Mme Muriel Jourda, rapporteur. Nous ne reconnaissons pas un tel droit. Nous souhaitons légiférer pour préciser la manière dont les étrangers entrent en France ou y restent et quelle autorisation de travail peut leur être donnée. Dans la mesure où il revient à l’État de décider des conditions de régularité du séjour des étrangers sur le territoire, chacun comprend bien que l’irrégularité de leur présence ne peut pas créer un droit à la régularisation.

L’irrégularité, par principe, ne peut pas être tolérée. Toutefois, le pragmatisme, celui-là même dont l’opposition de gauche se revendique, conduit à reconnaître l’existence d’une situation qui, si elle ne peut pas être tolérée par principe, peut être admise à titre d’exception. C’est pourquoi nous avons choisi la procédure de l’admission exceptionnelle au séjour (AES) pour résoudre, parfois, cette situation, qui sinon, en effet, serait insoluble.

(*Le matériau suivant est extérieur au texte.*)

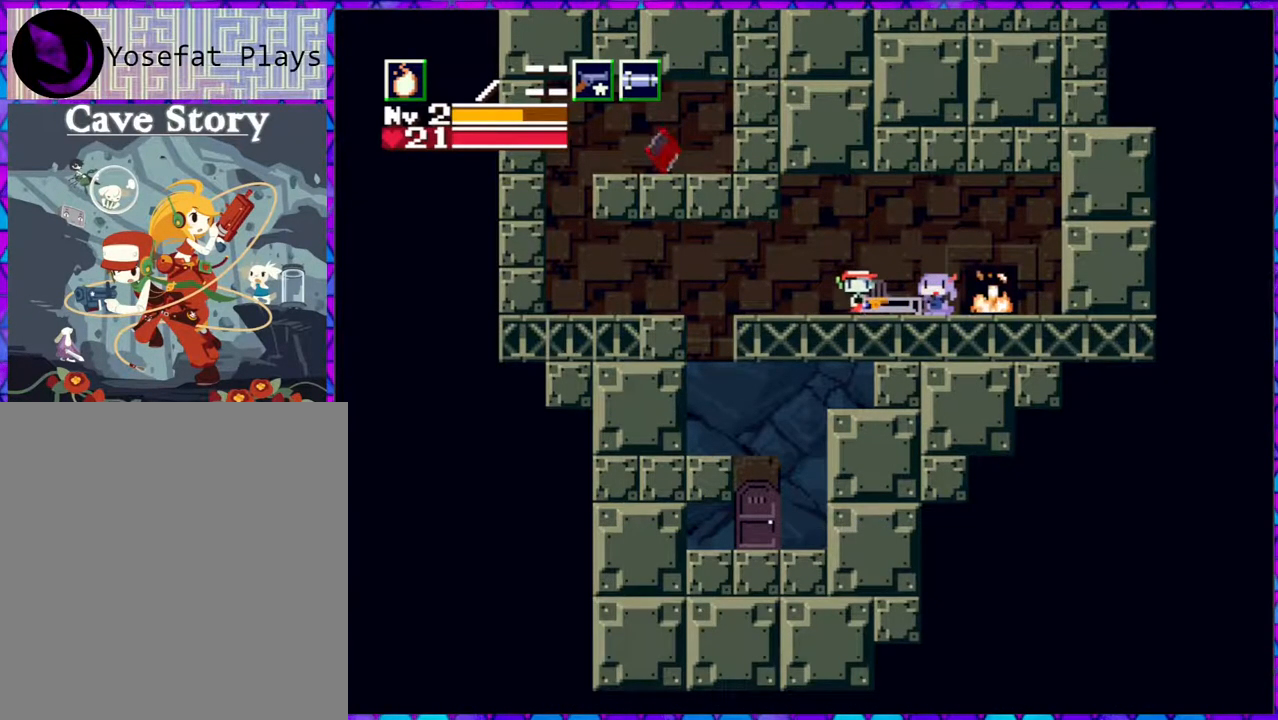
{"buttons": ["DPAD_LEFT"], "right_stick": "center", "events": [[33, "DPAD_LEFT", "down"]]}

Pas de droit à la régularisation, donc – c’est pourquoi nous avons rejeté l’article 3 –, mais une admission exceptionnelle au séjour, comme celle qui existe aujourd’hui.

Reste à savoir dans quelles conditions celle-ci peut être mise en œuvre. Vous nous avez reproché d’avoir durci les conditions prévues par la circulaire Valls, qui précise comment les préfets doivent appliquer le régime de l’admission exceptionnelle au séjour. Vous avez raison – je ne peux rien vous dire d’autre –, nous avons durci les conditions d’application du dispositif ! C’est conforme à notre conception des choses : les procédures exceptionnelles, j’y insiste, ne doivent pas être facilitées et doivent être correctement encadrées. C’est ce que nous avons fait, dans les conditions que nous avons énumérées précédemment.

Oui donc à l’admission exceptionnelle au séjour, parce que l’irrégularité ne peut pas être un principe et ne peut pas être créatrice de droits. Oui aussi à un régime d’admission plus dur, parce que nous ne souhaitons pas, en effet, que la régularisation soit simple.

Dans ces conditions, nous avons émis un avis défavorable sur tous les sous-amendements et amendements qui ne s’inscrivent pas dans cette vision des choses, c’est-à-dire la quasi-totalité des sous-amendements, à l’exception du sous-amendement n° 676 du Gouvernement, parce que celui-ci, même si le texte que nous allons adopter n’est pas celui qu’avait présenté le ministre, vise à rendre plus restrictives les conditions d’admission exceptionnelle au séjour, conformément à notre logique.

M. le président. Quel est l’avis du Gouvernement sur ces sous-amendements et amendements, et notamment sur l’amendement n° 657 ?

M. Gérald Darmanin, ministre. Je me suis déjà largement exprimé sur l’article 3 et sur l’amendement n° 657, qui vise à introduire un article 4 bis. Je n’y reviendrai pas en détail.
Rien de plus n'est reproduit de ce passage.